И я дал себя убедить, забрал заявление о голодовке, тем более, что никто в тюрьме меня не поддержал, только Миша Ривкин, услышав, объявил однодневную голодовку (но ни я, ни кто другой об этом не знал), хоть я громко кричал обо всем на коридор и в других обстоятельствах уже за это угодил бы в карцер. Все были озабочены чем-то своим.
На самом деле врали мне все: и медики, и Чурбанов— именно в эту ночь погиб Толя. Как именно он был убит, я не знаю. Недели через три, когда в смерти Толи я уже был уверен (мне в карцер постучал сверху Алеша Смирнов, узнавший об этом из Москвы), стал осторожно узнавать, как же это произошло.
Чурбанов мне нагло ответил:
Вы же знаете, Григорьянц, что он был глухой.
Но, может быть, это был намек на последствия менингита.
Приехавший через месяц врач из казанской больницы, с которым я уже был довольно хорошо знаком, сказал осторожно:
Я точно не знаю, кажется, это было воспаление легких.
Ларисе Богораз — жене Толи — официально объявили о смерти от острой сердечной недостаточности. Она не настаивала на дополнительной независимой экспертизе, а позже на эксгумации, не требовала вернуть ей Толины тетради (через много лет какая-то якобы случайная сотрудница тюрьмы вернула ей пять из тридцати тетрадей, хранившихся, конечно, в Толином совершенно секретном деле), не провела пресс-конференцию, которая могла бы всколыхнуть мир.
Бесспорно известно одно: Марченко было демонстративно и преступно отказано во врачебной помощи.
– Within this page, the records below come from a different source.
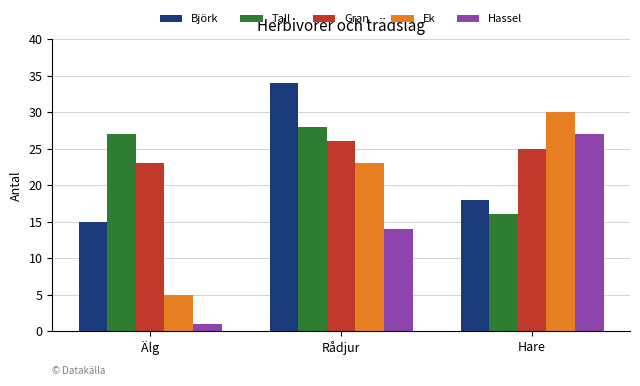

How many bars are there in total?

15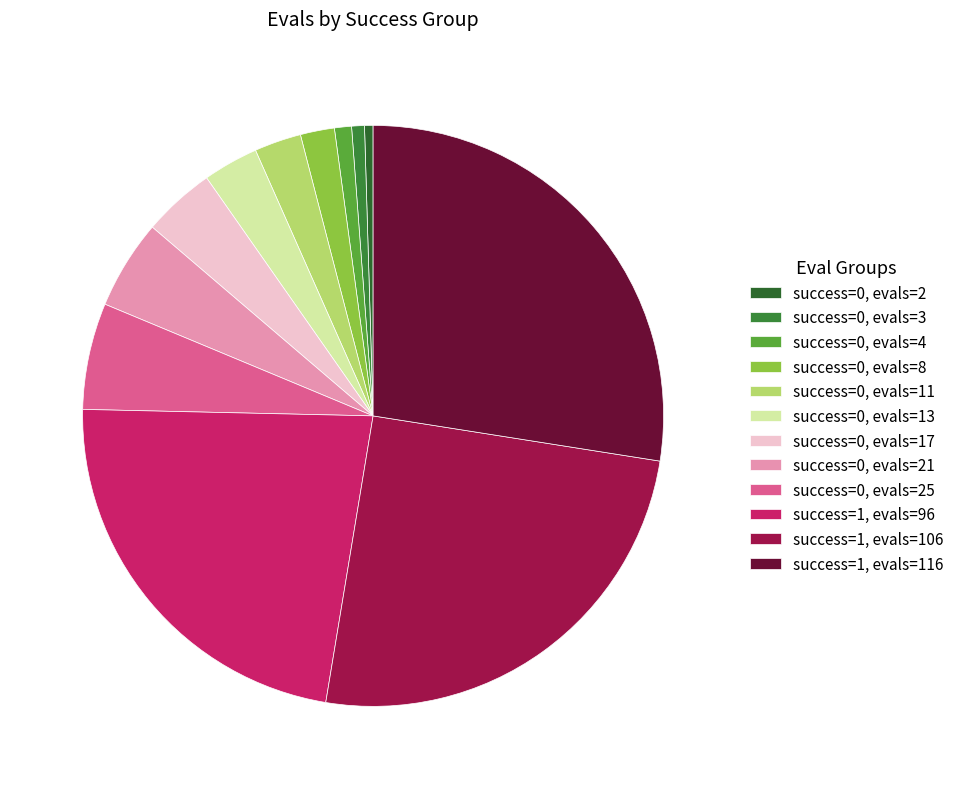

Which slice is the smallest?

success=0, evals=2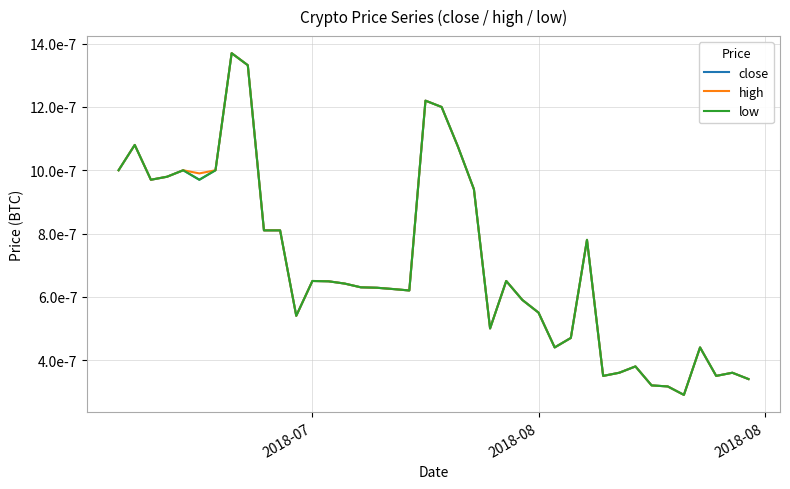

Does the chart have visible grid lines?

Yes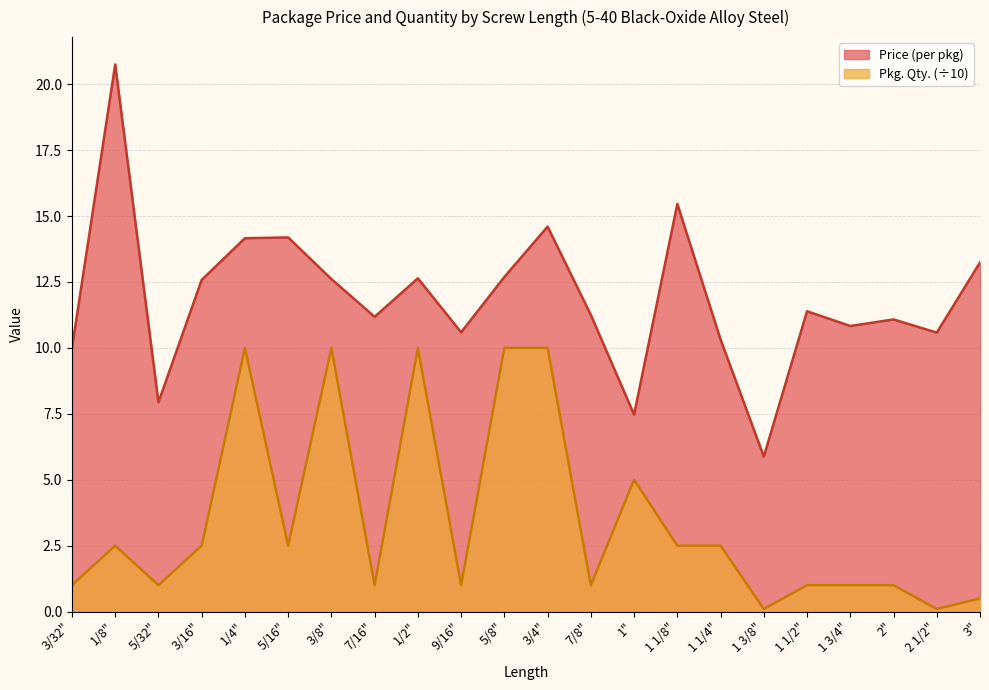

Does the chart have visible grid lines?

Yes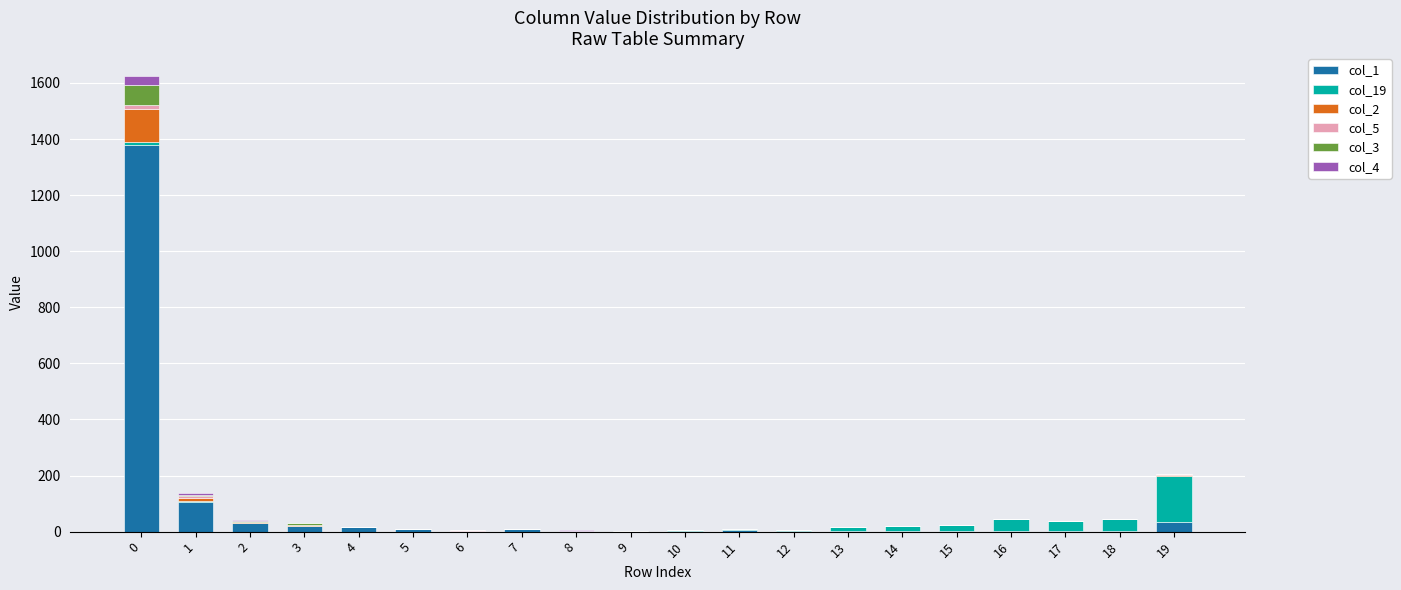

Rank the categories by col_5 value from highest to lowest.

0, 1, 3, 6, 2, 4, 7, 19, 5, 8, 9, 10, 11, 12, 13, 14, 15, 16, 17, 18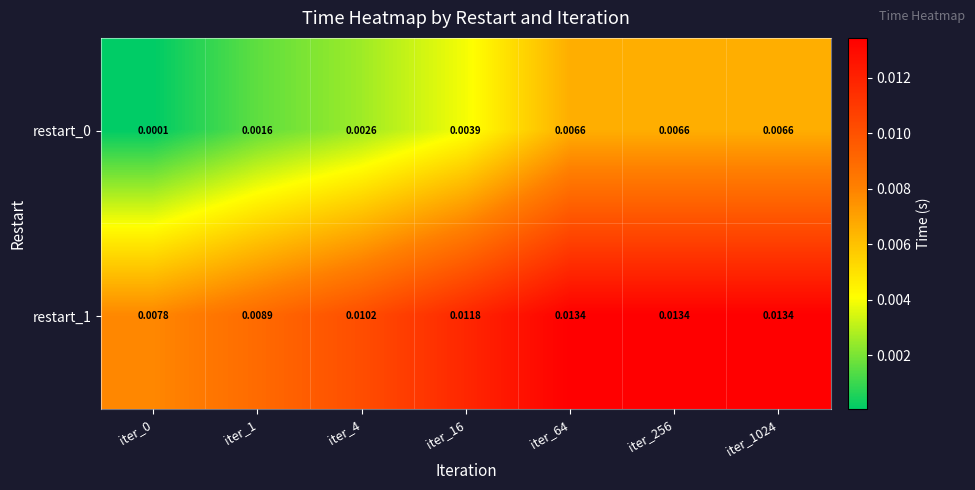

Is the value of restart_0 at iter_256 greater than the value of restart_1 at iter_1024?

No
По официальным данным, предоставленным его семье, он накануне почувствовал себя плохо и был действительно вывезен из тюрьмы, но не в чистопольскую или казанскую больницу, а в медпункт чистопольского часового завода, где в рабочее время находился один врач, ночью — никого. Толю привезли в три часа дня, в пять — рабочий день у врача кончился и она ушла домой. Толя ночью умер. Даже если допустить, что ему ничто не было подмешано в искусственное питание, баланду или еду из ларька, как это было со мной, Корягиным, Яниным, Анцуповым или не было сделано что-то другое, на что КГБ вполне был способен — его вывезли из тюрьмы, где в отличие от медпункта были два штатных опытных врача, два фельдшера и медсестра. В Чистопольской тюрьме было круглосуточное дежурство медиков. По-видимому, никто и в обеих больницах и в тюрьме не хотел брать на себя ответственность за гибель, за убийство Анатолия Марченко — одного из самых замечательных и героических людей в русской истории.